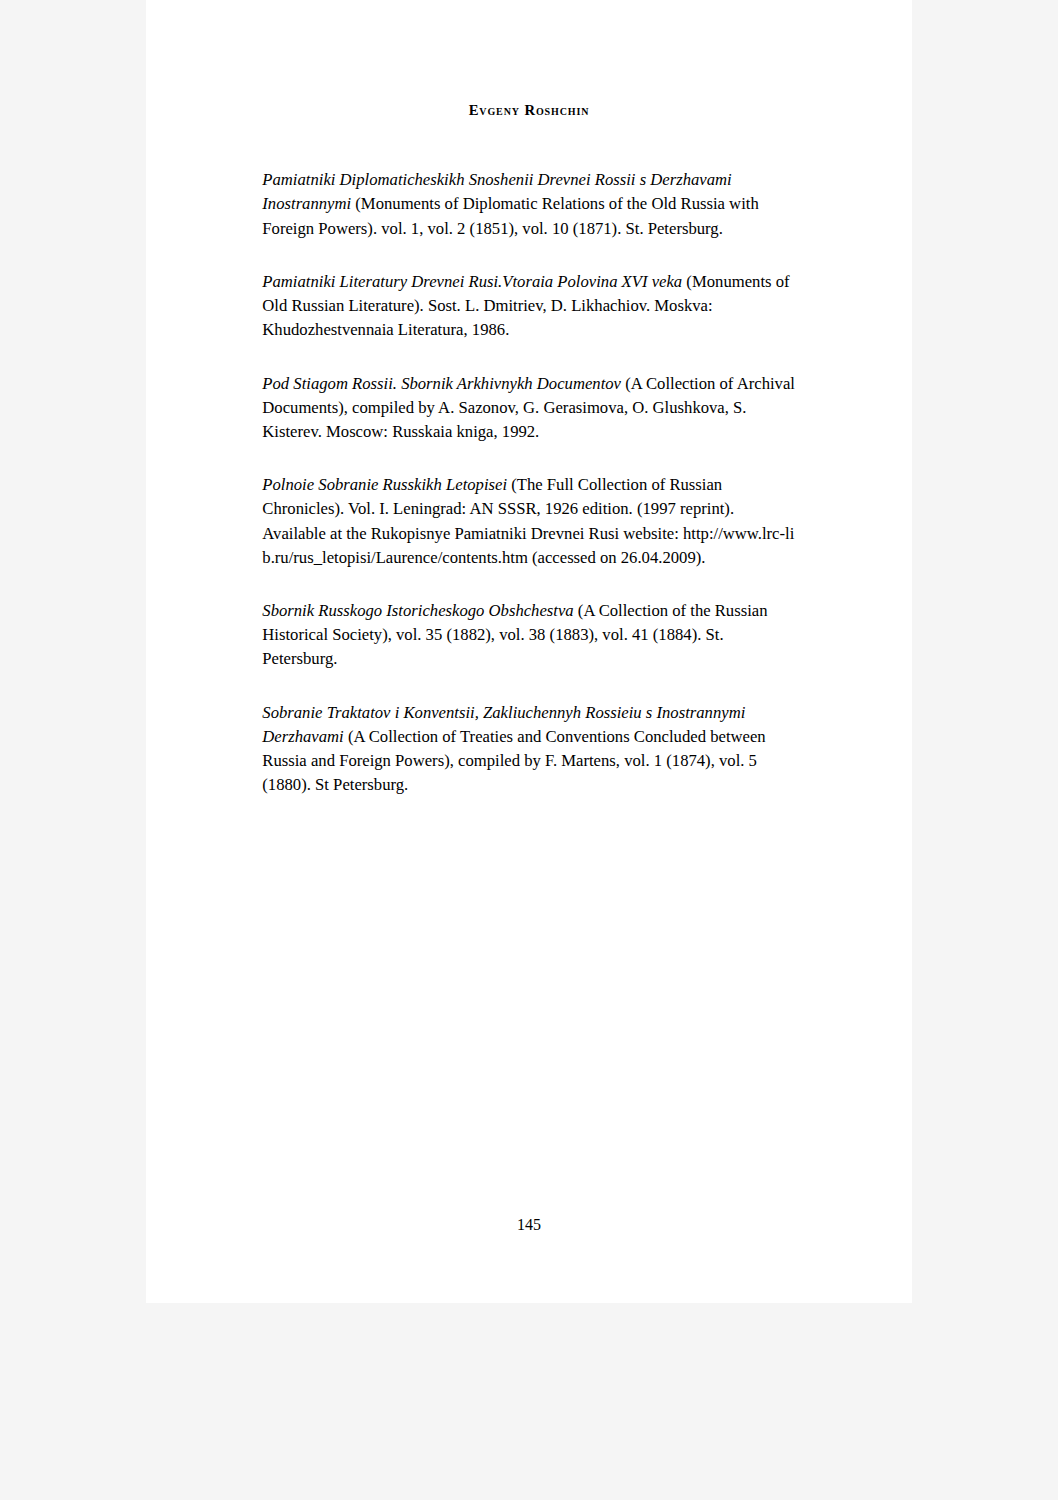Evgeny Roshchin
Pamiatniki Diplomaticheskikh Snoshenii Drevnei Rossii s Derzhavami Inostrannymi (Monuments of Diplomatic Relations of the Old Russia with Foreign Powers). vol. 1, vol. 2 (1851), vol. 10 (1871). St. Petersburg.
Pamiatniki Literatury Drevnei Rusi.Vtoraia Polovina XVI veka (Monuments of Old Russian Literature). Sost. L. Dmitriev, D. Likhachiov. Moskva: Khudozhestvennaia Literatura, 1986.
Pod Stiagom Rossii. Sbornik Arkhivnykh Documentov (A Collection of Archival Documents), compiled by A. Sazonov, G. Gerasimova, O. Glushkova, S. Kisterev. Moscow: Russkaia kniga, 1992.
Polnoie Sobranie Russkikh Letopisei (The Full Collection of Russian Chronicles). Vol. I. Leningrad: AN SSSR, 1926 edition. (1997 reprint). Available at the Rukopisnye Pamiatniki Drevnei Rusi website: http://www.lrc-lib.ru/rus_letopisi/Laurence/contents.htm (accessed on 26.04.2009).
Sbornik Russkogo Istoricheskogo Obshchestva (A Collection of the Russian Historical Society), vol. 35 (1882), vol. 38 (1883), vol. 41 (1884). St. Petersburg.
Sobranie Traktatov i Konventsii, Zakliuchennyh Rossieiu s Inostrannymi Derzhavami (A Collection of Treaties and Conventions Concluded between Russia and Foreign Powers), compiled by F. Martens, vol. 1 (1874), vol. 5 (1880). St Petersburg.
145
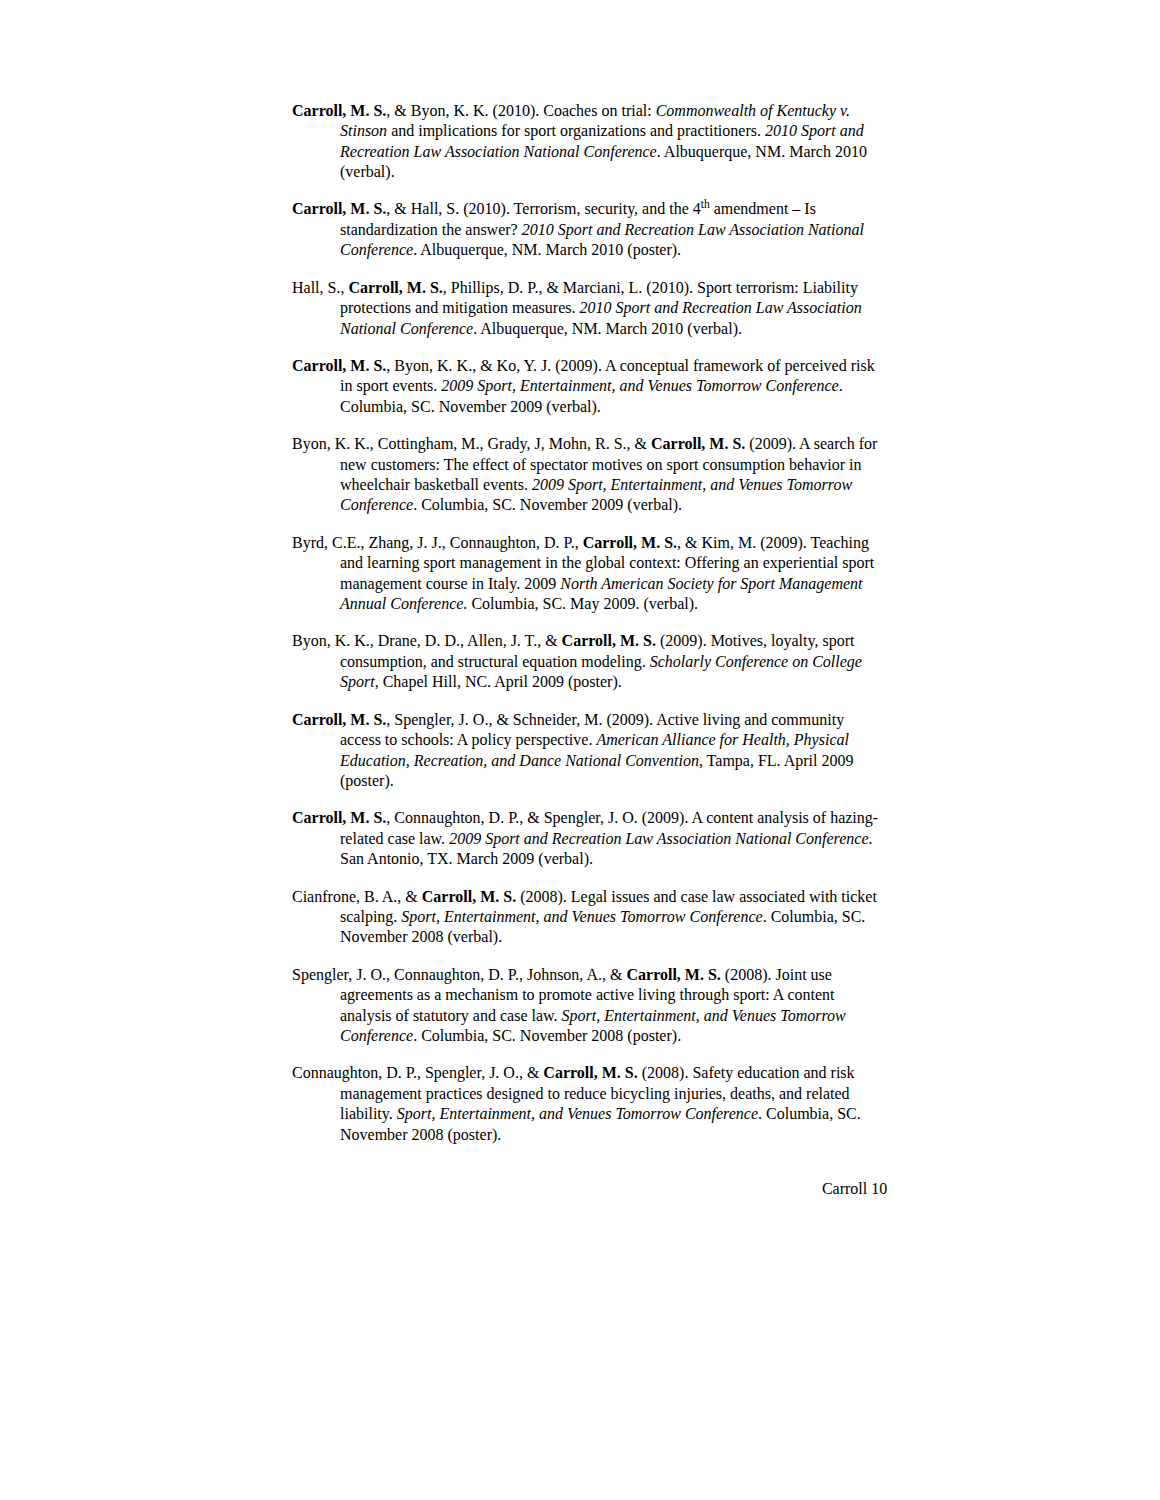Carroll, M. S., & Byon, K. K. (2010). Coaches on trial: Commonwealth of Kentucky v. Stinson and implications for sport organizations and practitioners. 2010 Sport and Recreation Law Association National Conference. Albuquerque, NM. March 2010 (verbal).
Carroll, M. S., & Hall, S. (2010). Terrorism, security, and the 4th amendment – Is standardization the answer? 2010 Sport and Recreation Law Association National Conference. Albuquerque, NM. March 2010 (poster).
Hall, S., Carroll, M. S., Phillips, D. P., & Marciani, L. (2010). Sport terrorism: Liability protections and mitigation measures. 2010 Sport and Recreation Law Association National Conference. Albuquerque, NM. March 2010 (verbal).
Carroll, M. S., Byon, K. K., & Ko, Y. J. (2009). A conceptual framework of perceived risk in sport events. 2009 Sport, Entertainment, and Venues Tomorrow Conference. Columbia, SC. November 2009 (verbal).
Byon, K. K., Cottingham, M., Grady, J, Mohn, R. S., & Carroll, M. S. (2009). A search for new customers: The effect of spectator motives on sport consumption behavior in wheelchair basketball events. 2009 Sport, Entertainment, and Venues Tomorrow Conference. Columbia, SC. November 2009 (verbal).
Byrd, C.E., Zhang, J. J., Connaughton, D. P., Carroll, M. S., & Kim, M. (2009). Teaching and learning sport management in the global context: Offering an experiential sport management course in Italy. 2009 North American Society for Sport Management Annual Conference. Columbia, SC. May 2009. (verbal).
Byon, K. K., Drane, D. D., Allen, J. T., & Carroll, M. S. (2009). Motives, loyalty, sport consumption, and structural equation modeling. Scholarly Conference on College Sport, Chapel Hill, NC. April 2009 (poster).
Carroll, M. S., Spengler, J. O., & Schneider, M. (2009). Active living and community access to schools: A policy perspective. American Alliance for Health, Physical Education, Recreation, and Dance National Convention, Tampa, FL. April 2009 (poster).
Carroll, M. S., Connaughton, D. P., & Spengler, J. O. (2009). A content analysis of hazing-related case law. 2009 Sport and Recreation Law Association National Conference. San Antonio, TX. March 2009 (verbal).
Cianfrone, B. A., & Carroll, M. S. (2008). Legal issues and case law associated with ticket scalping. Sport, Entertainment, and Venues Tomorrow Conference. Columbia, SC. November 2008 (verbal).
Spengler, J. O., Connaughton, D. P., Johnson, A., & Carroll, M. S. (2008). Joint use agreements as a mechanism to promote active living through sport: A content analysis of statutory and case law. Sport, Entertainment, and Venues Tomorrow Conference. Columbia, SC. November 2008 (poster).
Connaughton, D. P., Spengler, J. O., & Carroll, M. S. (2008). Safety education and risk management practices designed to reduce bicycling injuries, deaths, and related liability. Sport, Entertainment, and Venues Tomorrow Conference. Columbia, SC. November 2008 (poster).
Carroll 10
::::::::
Copy each line of the listing exactly, skipping any picture.

Evgeny Roshchin
Pamiatniki Diplomaticheskikh Snoshenii Drevnei Rossii s Derzhavami Inostrannymi (Monuments of Diplomatic Relations of the Old Russia with Foreign Powers). vol. 1, vol. 2 (1851), vol. 10 (1871). St. Petersburg.
Pamiatniki Literatury Drevnei Rusi.Vtoraia Polovina XVI veka (Monuments of Old Russian Literature). Sost. L. Dmitriev, D. Likhachiov. Moskva: Khudozhestvennaia Literatura, 1986.
Pod Stiagom Rossii. Sbornik Arkhivnykh Documentov (A Collection of Archival Documents), compiled by A. Sazonov, G. Gerasimova, O. Glushkova, S. Kisterev. Moscow: Russkaia kniga, 1992.
Polnoie Sobranie Russkikh Letopisei (The Full Collection of Russian Chronicles). Vol. I. Leningrad: AN SSSR, 1926 edition. (1997 reprint). Available at the Rukopisnye Pamiatniki Drevnei Rusi website: http://www.lrc-lib.ru/rus_letopisi/Laurence/contents.htm (accessed on 26.04.2009).
Sbornik Russkogo Istoricheskogo Obshchestva (A Collection of the Russian Historical Society), vol. 35 (1882), vol. 38 (1883), vol. 41 (1884). St. Petersburg.
Sobranie Traktatov i Konventsii, Zakliuchennyh Rossieiu s Inostrannymi Derzhavami (A Collection of Treaties and Conventions Concluded between Russia and Foreign Powers), compiled by F. Martens, vol. 1 (1874), vol. 5 (1880). St Petersburg.
145
Carroll, M. S., & Byon, K. K. (2010). Coaches on trial: Commonwealth of Kentucky v. Stinson and implications for sport organizations and practitioners. 2010 Sport and Recreation Law Association National Conference. Albuquerque, NM. March 2010 (verbal).
Carroll, M. S., & Hall, S. (2010). Terrorism, security, and the 4th amendment – Is standardization the answer? 2010 Sport and Recreation Law Association National Conference. Albuquerque, NM. March 2010 (poster).
Hall, S., Carroll, M. S., Phillips, D. P., & Marciani, L. (2010). Sport terrorism: Liability protections and mitigation measures. 2010 Sport and Recreation Law Association National Conference. Albuquerque, NM. March 2010 (verbal).
Carroll, M. S., Byon, K. K., & Ko, Y. J. (2009). A conceptual framework of perceived risk in sport events. 2009 Sport, Entertainment, and Venues Tomorrow Conference. Columbia, SC. November 2009 (verbal).
Byon, K. K., Cottingham, M., Grady, J, Mohn, R. S., & Carroll, M. S. (2009). A search for new customers: The effect of spectator motives on sport consumption behavior in wheelchair basketball events. 2009 Sport, Entertainment, and Venues Tomorrow Conference. Columbia, SC. November 2009 (verbal).
Byrd, C.E., Zhang, J. J., Connaughton, D. P., Carroll, M. S., & Kim, M. (2009). Teaching and learning sport management in the global context: Offering an experiential sport management course in Italy. 2009 North American Society for Sport Management Annual Conference. Columbia, SC. May 2009. (verbal).
Byon, K. K., Drane, D. D., Allen, J. T., & Carroll, M. S. (2009). Motives, loyalty, sport consumption, and structural equation modeling. Scholarly Conference on College Sport, Chapel Hill, NC. April 2009 (poster).
Carroll, M. S., Spengler, J. O., & Schneider, M. (2009). Active living and community access to schools: A policy perspective. American Alliance for Health, Physical Education, Recreation, and Dance National Convention, Tampa, FL. April 2009 (poster).
Carroll, M. S., Connaughton, D. P., & Spengler, J. O. (2009). A content analysis of hazing-related case law. 2009 Sport and Recreation Law Association National Conference. San Antonio, TX. March 2009 (verbal).
Cianfrone, B. A., & Carroll, M. S. (2008). Legal issues and case law associated with ticket scalping. Sport, Entertainment, and Venues Tomorrow Conference. Columbia, SC. November 2008 (verbal).
Spengler, J. O., Connaughton, D. P., Johnson, A., & Carroll, M. S. (2008). Joint use agreements as a mechanism to promote active living through sport: A content analysis of statutory and case law. Sport, Entertainment, and Venues Tomorrow Conference. Columbia, SC. November 2008 (poster).
Connaughton, D. P., Spengler, J. O., & Carroll, M. S. (2008). Safety education and risk management practices designed to reduce bicycling injuries, deaths, and related liability. Sport, Entertainment, and Venues Tomorrow Conference. Columbia, SC. November 2008 (poster).
Carroll 10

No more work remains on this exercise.